Le bilan annuel de l’insécurité routière, ouvrage produit par l’Observatoire National Interministériel de la Sécurité Routière et largement diffusé, présent sur le site internet du ministère de l’équipement, contient toutes les statistiques qui permettent de constater l’amélioration sur le long terme avec des irrégularités fortes sur le court terme témoignant non pas de variations aléatoires, mais de facteurs conjoncturels bien identifiés et de périodes d’activisme des Etats qui relancent périodiquement leur politique dans ce domaine, comme la France vient de le faire. Dans l’édition de 2005, 14 pages décrivent l’évolution de l’accidentalité en Europe de 1970 à 2004 (pages 191-204).

Vouloir utiliser cette tendance longue comme argument pour minimiser l’importance du retour à la crédibilité du système de contrôle et de sanction en France (c’est  le seul objectif de ce livre) est rendu possible par une double tromperie utilisant l’omission.

la première consiste à ne pas dire à cet endroit du livre où l’information serait pertinente (O-1) que dans le cas spécifique de la France, la période de cinq années allant d’avril 1997 à mai 2002 avait connu une réduction de la mortalité sur nos routes très faible de 2,25 %. (8008 tués de juin 1996 à mai 1997 et 7828 de juin  2001 à mai 2002). Nous n’étions donc pas dans une procédure généralisée à tous les pays et uniforme.
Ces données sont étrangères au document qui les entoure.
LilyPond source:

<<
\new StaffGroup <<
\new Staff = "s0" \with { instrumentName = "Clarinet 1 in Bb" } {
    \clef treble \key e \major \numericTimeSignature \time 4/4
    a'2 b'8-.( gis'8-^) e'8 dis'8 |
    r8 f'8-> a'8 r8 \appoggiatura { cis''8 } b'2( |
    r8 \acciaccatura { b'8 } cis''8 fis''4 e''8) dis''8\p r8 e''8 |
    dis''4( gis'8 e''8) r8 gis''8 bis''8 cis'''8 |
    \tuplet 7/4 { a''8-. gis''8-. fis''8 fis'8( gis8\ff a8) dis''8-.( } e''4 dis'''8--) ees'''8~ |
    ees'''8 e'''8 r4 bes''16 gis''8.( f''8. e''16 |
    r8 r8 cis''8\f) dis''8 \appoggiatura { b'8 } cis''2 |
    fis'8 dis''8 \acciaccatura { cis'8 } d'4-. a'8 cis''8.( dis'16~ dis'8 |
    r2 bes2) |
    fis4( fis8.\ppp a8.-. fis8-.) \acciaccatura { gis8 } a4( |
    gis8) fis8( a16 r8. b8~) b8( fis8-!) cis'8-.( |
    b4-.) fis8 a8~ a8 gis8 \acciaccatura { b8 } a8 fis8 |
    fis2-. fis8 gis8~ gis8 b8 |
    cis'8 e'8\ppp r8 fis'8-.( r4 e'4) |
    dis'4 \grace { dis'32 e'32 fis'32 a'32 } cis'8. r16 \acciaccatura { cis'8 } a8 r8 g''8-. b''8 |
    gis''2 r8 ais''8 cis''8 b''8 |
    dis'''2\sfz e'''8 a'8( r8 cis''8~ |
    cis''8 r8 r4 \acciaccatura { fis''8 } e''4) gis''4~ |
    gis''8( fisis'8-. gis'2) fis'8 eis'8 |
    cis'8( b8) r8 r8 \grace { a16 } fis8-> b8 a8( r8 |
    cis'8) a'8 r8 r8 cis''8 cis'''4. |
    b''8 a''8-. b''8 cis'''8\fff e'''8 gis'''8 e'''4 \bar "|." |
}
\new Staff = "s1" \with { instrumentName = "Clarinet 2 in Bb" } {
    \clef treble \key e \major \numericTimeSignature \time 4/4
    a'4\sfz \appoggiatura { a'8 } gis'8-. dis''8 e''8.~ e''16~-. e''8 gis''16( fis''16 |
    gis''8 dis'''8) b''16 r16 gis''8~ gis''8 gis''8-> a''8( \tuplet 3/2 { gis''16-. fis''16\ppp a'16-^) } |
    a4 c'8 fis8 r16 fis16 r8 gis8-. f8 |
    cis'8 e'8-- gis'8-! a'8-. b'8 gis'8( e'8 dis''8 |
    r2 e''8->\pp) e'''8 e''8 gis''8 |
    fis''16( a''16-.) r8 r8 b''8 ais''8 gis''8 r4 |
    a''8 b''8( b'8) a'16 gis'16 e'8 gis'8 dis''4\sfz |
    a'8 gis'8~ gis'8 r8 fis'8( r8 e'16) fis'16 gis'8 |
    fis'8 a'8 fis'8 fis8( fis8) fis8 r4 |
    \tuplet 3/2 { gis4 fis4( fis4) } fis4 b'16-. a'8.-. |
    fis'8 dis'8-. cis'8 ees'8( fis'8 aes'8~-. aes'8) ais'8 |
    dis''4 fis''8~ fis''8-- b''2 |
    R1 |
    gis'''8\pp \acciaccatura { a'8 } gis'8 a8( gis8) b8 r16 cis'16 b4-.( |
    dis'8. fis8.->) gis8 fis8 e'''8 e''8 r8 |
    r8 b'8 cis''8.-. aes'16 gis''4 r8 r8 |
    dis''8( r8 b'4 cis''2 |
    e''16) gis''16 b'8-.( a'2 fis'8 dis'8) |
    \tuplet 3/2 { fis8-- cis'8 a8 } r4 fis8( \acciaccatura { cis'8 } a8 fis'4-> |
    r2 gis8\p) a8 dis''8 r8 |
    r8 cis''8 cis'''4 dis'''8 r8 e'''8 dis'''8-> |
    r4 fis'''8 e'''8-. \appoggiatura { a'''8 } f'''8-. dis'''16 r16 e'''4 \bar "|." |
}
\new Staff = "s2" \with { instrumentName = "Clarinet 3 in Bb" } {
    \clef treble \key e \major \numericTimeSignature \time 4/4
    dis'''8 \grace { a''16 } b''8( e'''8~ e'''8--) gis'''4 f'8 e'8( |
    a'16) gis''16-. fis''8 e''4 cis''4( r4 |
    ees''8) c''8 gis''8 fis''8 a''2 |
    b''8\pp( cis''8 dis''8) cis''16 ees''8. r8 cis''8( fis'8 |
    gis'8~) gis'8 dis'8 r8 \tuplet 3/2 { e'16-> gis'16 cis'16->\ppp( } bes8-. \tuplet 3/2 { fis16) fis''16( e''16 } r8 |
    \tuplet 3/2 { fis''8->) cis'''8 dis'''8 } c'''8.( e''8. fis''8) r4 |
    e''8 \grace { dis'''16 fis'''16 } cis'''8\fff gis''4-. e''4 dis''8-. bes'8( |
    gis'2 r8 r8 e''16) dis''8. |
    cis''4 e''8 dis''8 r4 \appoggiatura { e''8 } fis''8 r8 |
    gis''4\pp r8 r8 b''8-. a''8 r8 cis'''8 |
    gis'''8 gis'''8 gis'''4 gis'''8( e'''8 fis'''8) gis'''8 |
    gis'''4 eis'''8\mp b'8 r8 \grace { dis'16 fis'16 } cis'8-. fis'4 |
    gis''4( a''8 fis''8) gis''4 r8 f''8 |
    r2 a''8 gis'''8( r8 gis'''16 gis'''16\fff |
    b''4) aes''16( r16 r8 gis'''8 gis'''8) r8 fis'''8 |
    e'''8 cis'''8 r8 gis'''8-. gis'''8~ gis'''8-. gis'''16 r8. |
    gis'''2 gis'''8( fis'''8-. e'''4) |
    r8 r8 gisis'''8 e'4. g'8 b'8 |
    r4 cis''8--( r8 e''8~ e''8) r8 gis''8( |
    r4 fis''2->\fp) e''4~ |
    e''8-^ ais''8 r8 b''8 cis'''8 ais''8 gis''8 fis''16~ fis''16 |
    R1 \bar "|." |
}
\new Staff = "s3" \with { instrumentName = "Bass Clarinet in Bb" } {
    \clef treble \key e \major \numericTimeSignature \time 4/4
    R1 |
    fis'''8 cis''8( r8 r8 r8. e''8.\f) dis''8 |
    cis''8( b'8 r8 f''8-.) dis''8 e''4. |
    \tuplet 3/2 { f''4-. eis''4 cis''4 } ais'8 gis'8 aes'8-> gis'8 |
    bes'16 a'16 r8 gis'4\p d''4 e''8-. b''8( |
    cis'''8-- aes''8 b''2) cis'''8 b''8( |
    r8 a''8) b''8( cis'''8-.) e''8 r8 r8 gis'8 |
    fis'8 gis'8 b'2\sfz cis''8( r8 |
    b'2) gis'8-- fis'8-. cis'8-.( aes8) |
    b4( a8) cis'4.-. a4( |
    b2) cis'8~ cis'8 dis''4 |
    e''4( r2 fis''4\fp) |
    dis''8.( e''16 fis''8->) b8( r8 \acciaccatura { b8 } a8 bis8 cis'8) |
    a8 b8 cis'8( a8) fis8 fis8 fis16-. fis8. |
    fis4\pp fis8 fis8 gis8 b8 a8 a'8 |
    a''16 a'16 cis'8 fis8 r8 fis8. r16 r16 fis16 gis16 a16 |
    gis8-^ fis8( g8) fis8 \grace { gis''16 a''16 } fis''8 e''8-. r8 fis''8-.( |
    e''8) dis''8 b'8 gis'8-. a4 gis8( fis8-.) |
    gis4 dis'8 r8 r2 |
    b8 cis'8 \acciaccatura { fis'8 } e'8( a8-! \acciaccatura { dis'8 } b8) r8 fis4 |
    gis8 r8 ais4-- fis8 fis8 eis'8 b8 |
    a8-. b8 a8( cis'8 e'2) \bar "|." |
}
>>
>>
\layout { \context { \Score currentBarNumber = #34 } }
la seconde consiste à sembler considérer qu’il n’y a que la Pologne qui constate de mauvais résultats ou une faible réduction des risques. En se contentant de donner une indication qualitative (cette baisse rapide du nombre de tués concerne en même temps toute l’Europe) sans citer le moindre chiffre pour éviter de montrer que les différences quantitatives sont majeures, l’auteur trompe le lecteur (O-2).

L’auteur prend la période 2000/2005 comme référence. Si l’on calcule les réductions observées pendant la période 2000/2004 (2005 n’est pas encore disponible sur la base CARE de l’Union européenne) et si l’on regarde les graphiques de l’UE, il devient évident que les réductions de la mortalité routière pendant la période 2000/2004  dans les pays européens ne se sont pas faites au même moment et avec la même intensité dans tous les Etats.

FI Finlande                - 5,3%

UK Royaume Uni     - 5,92%

AT Autriche               - 10 ,04 %

IT Italie                      - 15,4%

ES Espagne                - 17.93 %

EL Grèce                    - 18.02 %

SW Suède                   - 18, 78%

IE Irlande                  - 19,38 %

NL Pays Bas              - 20,08 % (la valeur manquante dans le tableau pour 2004 est de 804)

BE Belgique               - 20.95 %

DK Danemark           - 25.9 %

PT Portugal                - 30,43 %

FR France                  - 31.79%

Les résultats favorables de la France sont encore plus significatifs si l’on prend comme base la période de mise en œuvre de la nouvelle politique de sécurité routière. Dans les 12 mois précédant mai 2002 la mortalité à 30 jours avait été de 8368 tués et elle a été de 4703 en 2006 soit une réduction de 43,8 %. La volonté de l’auteur de masquer le passage de la France d’une réduction de 2,25% à une réduction de 43.8% et d’attribuer cet effet à une évolution présente dans tous les pays de l’Union est une malhonnêteté. Il fallait à l’opposé reconnaître que dans la période récente de mise en œuvre d’une nouvelle politique de contrôle et de sanction  la mortalité routière en France a été réduite de plus de 40% et qu’aucun autre pays européen n’a connu un tel succès. Cette réduction est deux fois plus importante que la moyenne des pays de l’Union.

tableau mortalité europe

graphique mortalité

graphique mortalité

La présentation sincère de cette évolution comparée imposait de faire un graphique représentant d’une part l’ensemble des pays de l’Union à 14 hors la France (avec la Suisse et la Norvège) et d’autre part l’évolution de notre pays. Cette façon de faire permettait de visualiser la tendance favorable longue observée dans tous les pays de l’Union (amélioration des véhicules, amélioration des infrastructures, amélioration du comportement des conducteurs, notamment sous l’influence du système de contrôle et de sanctions) et de la distinguer des effets spécifiques du changement de politique de sécurité routière intervenu en 2002 dans notre pays. La France voyait la situation se dégrader par rapport à l’Europe de 1987 à 1988, elle a amélioré nettement ses résultats relatifs entre 1991 et 1993 puis a évolué comme le reste de l’Europe de l’Ouest jusqu’en 1997 avec une nette dégradation en 1998 qui lui a fait perdre le peu de progrès observés par rapport au reste de l’Europe de l’ouest. Une rupture s’est produite fin 2002 et vouloir affirmer que la France a évolué comme l'Europe est un déni de la réalité.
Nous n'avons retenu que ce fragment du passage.